Lam Research Surges 4.90% as Technicals Signal Bullish Reversal
Generated by AI AgentAinvest Technical Radar
Monday, Oct 13, 2025 6:49 pm ET2min read
LRCX--
Aime Summary
Lam Research (LRCX) gained 4.90% in the most recent trading session, closing at $137.81 after trading between $136.58 and $138.90, a move that follows substantial recent volatility. This analysis examines key technical indicators to assess potential future price direction.
Candlestick Theory
Recent candlestick patterns show a significant bullish reversal signal. The session on October 10, 2025, formed a long red candle (open: ~$141, close: $131.37), indicating strong selling pressure. However, the subsequent 4.90% green candle on October 13 closed near its high after holding above the October 10 low of $131.02, suggesting absorption of selling pressure and emerging buyer interest. Key support is established at $131.02–$131.37, with resistance near $138.90–$141.80. A confirmed breakout above $141.80 could signal a bullish resumption, while failure to hold $131 risks testing the $125–$126 support zone from September 2025.
Moving Average Theory
The moving average structure remains bullish.

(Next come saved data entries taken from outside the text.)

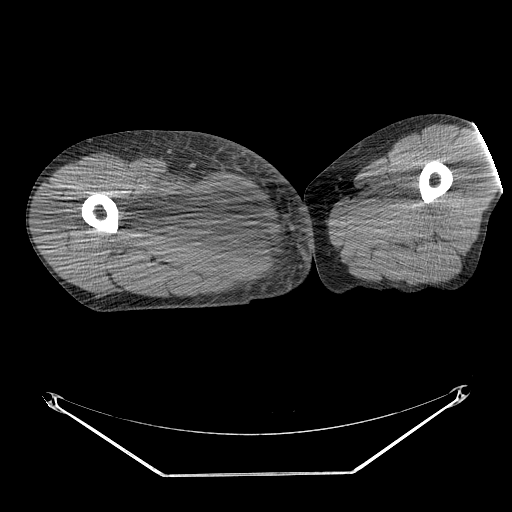
CT of an extremity soft-tissue mass (from a PET/CT study), one axial slice; slice 245 of 311 in the series (ordered by position); soft-tissue window (W 400 / L 40 HU); 3.75 mm slice thickness; 512 × 512 image matrix, field of view 500 × 500 mm. Male patient. Case-level facts recorded for this patient, not image findings: histological type: undifferentiated - pleiomorphic; grade: high; site of the primary tumour: right thigh.
Outlined on this slice (expert contour drawn on MRI and transferred to this co-registered scan by the dataset authors):
- gross tumour volume including surrounding oedema: bounding box [x1, y1, x2, y2] px = [130, 176, 236, 254]
- gross tumour volume (mass): [160, 183, 236, 252]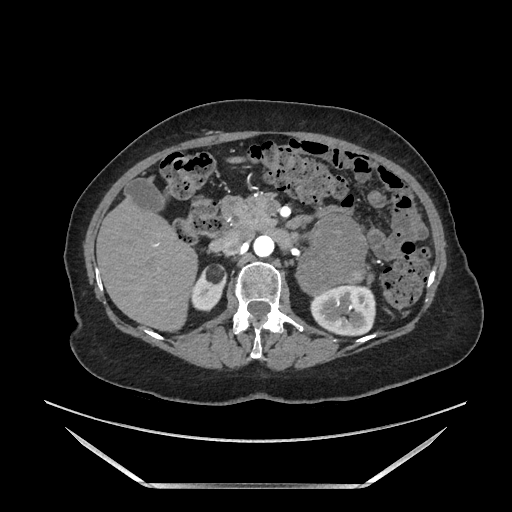
Contrast-enhanced abdominal CT, one axial slice. Position 93 of 205 along the scan axis. Soft-tissue window (W 400 / L 40 HU). 1.25 mm slice thickness. 512 × 512 image matrix, field of view 440 × 440 mm. Female patient. From the clinical record (not read from this slice): diagnosis: adrenocortical carcinoma; tumour side: left adrenal; tumour size at pathology: 12.5 cm; Ki-67 index: 39 %; stage (as recorded): 3.
Annotated regions visible in this slice (semi-automatic segmentation, software-assisted and operator-edited):
- mass: bounding box (x1, y1, x2, y2) in pixels: (299, 217, 364, 294)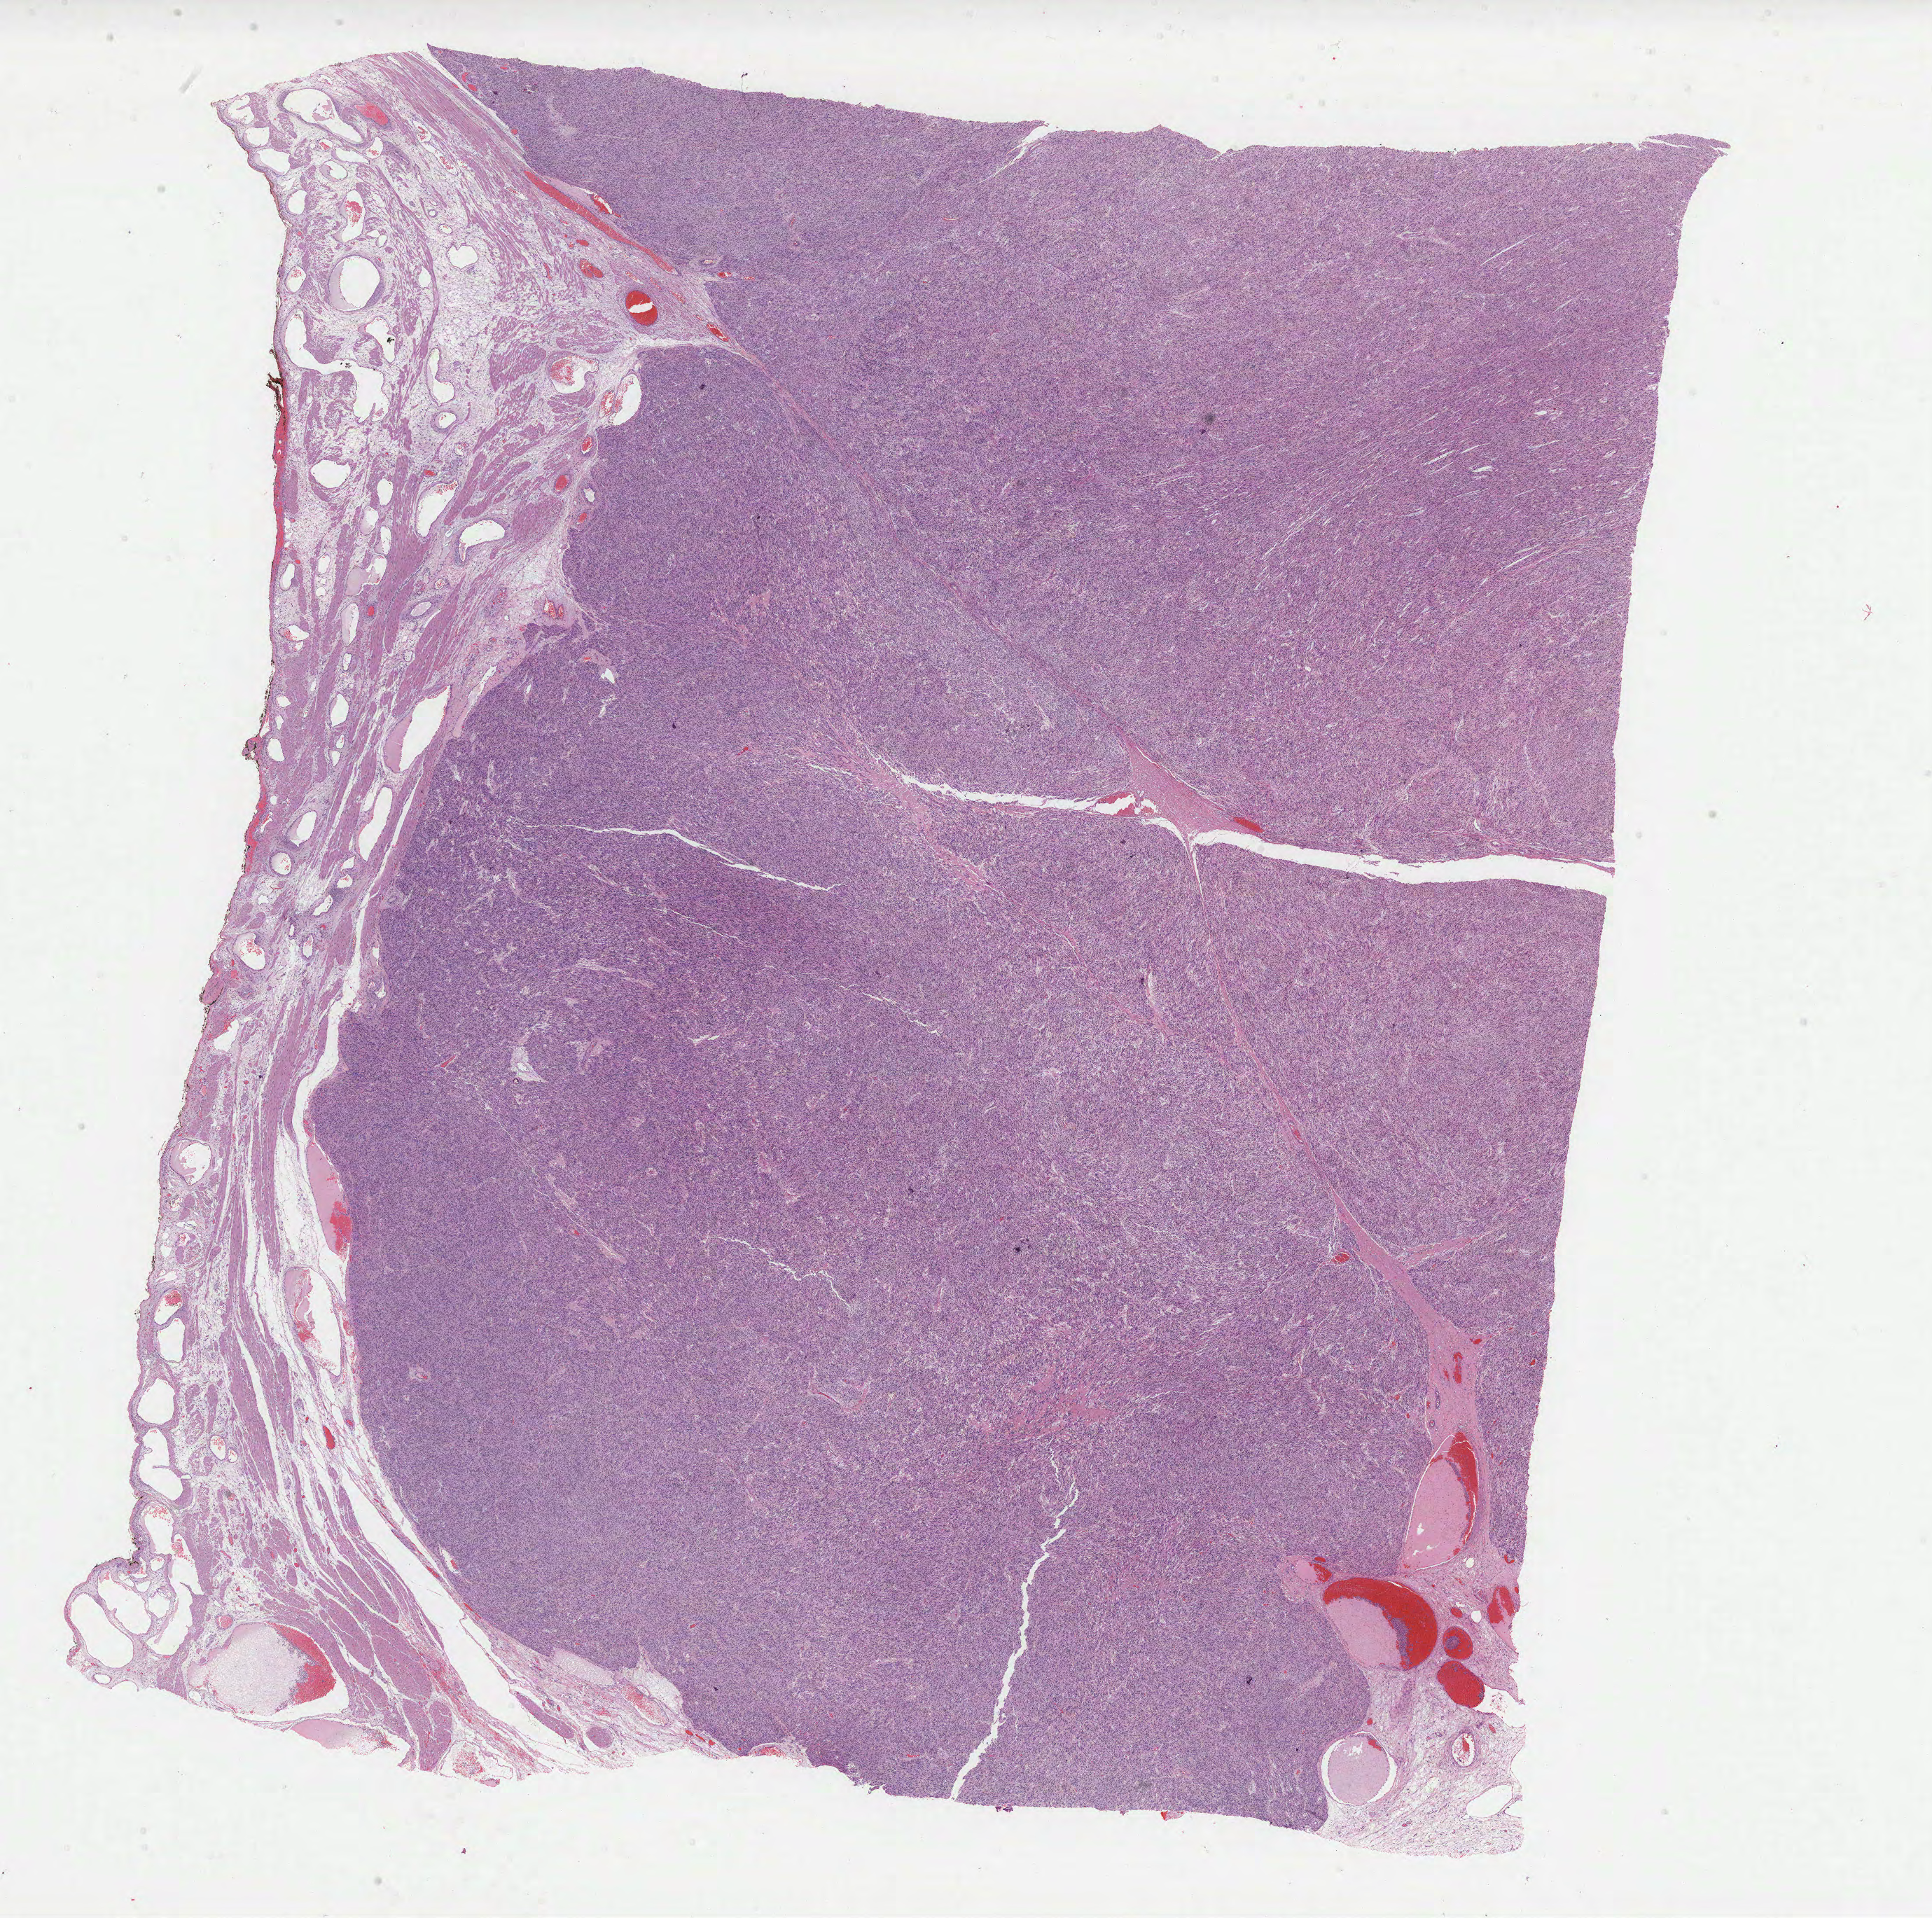
H&E whole-slide image — low-resolution overview of the scanned area, about 22.3 x 22.1 mm, formalin-fixed paraffin-embedded (FFPE) diagnostic section, retroperitoneum and peritoneum, primary tumour sample. Patient: male, age at initial diagnosis 62 years.
Diagnosis: Leiomyosarcoma, NOS (retroperitoneum).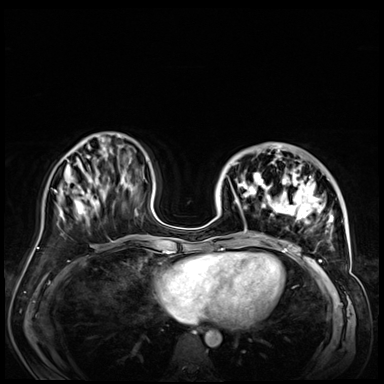
Breast MRI (dynamic contrast-enhanced), one axial slice. Slice 20 of 72 in the series (ordered by position). Dynamic contrast-enhanced series, time point 2 of 9 at this slice position (early post-contrast). 3 T. TE 1.4 ms, TR 4.3 ms. 384 × 384 image matrix, field of view 360 × 360 mm. Female patient.
Annotated regions visible in this slice (semi-automatic segmentation, software-assisted and operator-edited):
- enhancing-tissue mask used for the functional tumour volume (all voxels passing the contrast-enhancement thresholds inside the analysis volume; usually the tumour): bounding box [x1, y1, x2, y2] px = [233, 146, 347, 256]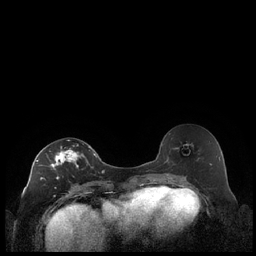
Breast MRI (dynamic contrast-enhanced), one axial slice. Slice 110 of 248 in the series (ordered by position). Dynamic contrast-enhanced series, time point 2 of 7 at this slice position (early post-contrast). 1.5 T. TE 1.9 ms, TR 4.2 ms. 0.8 mm slice thickness. 256 × 256 image matrix, field of view 320 × 320 mm. Female patient.
Structures marked on this image (semi-automatic segmentation, software-assisted and operator-edited):
- enhancing-tissue mask used for the functional tumour volume (all voxels passing the contrast-enhancement thresholds inside the analysis volume; usually the tumour): box from (x=36, y=140) to (x=92, y=187) px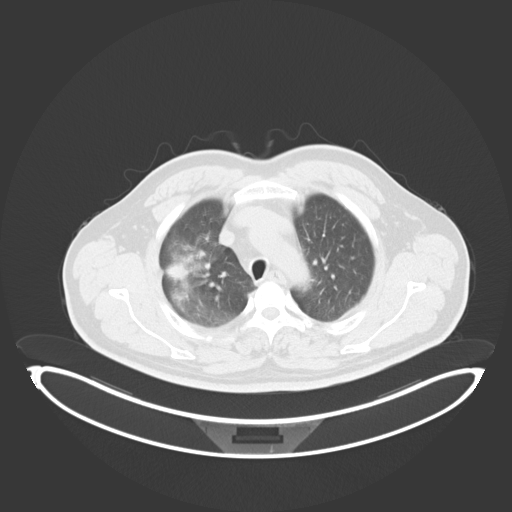
Chest CT, one axial slice; slice 227 of 284 in the series (ordered by position); 120 kVp; lung window (W 1500 / L -600 HU); 512 × 512 image matrix, field of view 500 × 500 mm. Male patient, age 55 years. From the clinical record (not read from this slice): clinical TNM (as recorded): T3 N2 M1.
Outlined on this slice (rectangle marked by the reading radiologist):
- lung tumour (recorded histology: adenocarcinoma): bounding box <165,243,200,301> (left, top, right, bottom; pixels)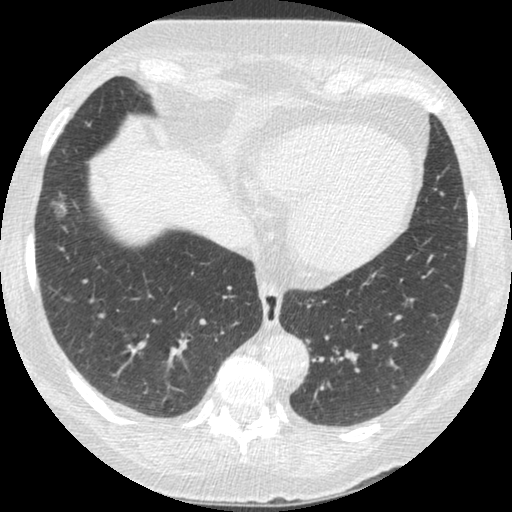
Low-dose screening chest CT, one axial slice. Slice 87 of 245 in the series (ordered by position). Reconstruction kernel STANDARD. 120 kVp. Lung window (W 1500 / L -600 HU). 1.25 mm slice thickness. 512 × 512 image matrix, field of view 310 × 310 mm.
Structures marked on this image (outlined manually by an expert reader):
- lesion 1 (tumor, lower lobe of right lung): bounding box <53,200,68,217> (left, top, right, bottom; pixels)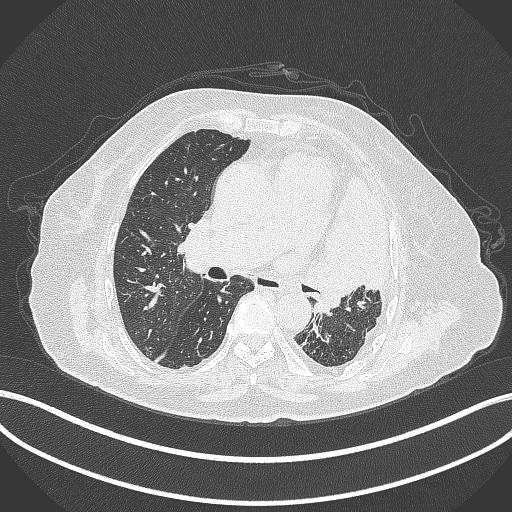
Chest CT, one axial slice. Position 211 of 399 along the scan axis. Lung window (W 1500 / L -600 HU). 1 mm slice thickness. 512 × 512 image matrix. Female patient, age 75 years. Case-level facts recorded for this patient, not image findings: clinical TNM (as recorded): T3 N3 M1.
Structures marked on this image (rectangle marked by the reading radiologist):
- lung tumour (recorded histology: adenocarcinoma): box from (x=303, y=178) to (x=392, y=320) px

Approximated averages place the 200-day MA at ~$100, the 100-day MA at ~$110, and the 50-day MA at ~$130. The current price ($137.81) trades above all three, preserving the sequence 200DMA < 100DMA < 50DMA < price, indicating an ongoing uptrend. Notably, the recent pullback to $131.02 tested and respected the 50-day MA as dynamic support. This configuration reinforces the long-term uptrend, though a decisive close below the 50-day MA would weaken the bias.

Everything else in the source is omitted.